**To-do item**
Where the records below show a line containing "Er du på udkig", start copying; end with the line containing "dine mål er.", and copy it too.

:: Supplied material

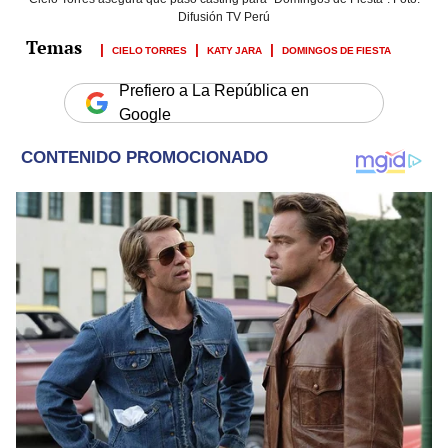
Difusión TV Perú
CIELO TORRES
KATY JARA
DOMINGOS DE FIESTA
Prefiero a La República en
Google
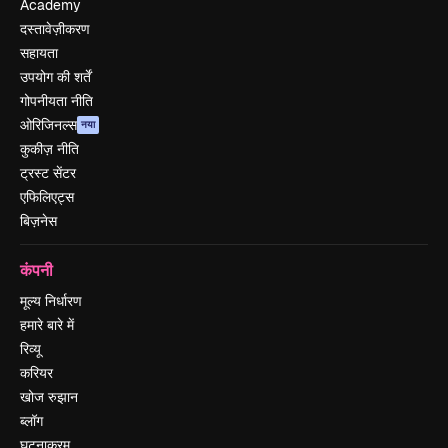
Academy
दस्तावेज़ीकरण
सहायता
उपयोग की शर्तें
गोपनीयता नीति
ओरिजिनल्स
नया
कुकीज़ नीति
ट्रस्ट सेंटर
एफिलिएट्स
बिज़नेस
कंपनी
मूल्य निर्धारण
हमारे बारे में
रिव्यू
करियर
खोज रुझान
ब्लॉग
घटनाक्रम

::::
:: Supplied material

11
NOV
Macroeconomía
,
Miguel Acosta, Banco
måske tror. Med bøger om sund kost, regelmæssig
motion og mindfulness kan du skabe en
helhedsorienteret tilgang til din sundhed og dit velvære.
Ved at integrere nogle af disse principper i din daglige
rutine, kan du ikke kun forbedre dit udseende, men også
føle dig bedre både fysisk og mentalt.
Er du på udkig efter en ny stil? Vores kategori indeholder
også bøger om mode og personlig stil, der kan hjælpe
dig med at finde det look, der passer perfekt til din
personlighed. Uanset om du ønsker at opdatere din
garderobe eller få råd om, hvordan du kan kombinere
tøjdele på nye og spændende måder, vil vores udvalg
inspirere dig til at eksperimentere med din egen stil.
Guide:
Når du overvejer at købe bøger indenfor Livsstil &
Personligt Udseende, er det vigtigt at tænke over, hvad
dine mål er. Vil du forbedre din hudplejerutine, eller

::::

**Output of the task**
Er du på udkig efter en ny stil? Vores kategori indeholder
også bøger om mode og personlig stil, der kan hjælpe
dig med at finde det look, der passer perfekt til din
personlighed. Uanset om du ønsker at opdatere din
garderobe eller få råd om, hvordan du kan kombinere
tøjdele på nye og spændende måder, vil vores udvalg
inspirere dig til at eksperimentere med din egen stil.
Guide:
Når du overvejer at købe bøger indenfor Livsstil &
Personligt Udseende, er det vigtigt at tænke over, hvad
dine mål er. Vil du forbedre din hudplejerutine, eller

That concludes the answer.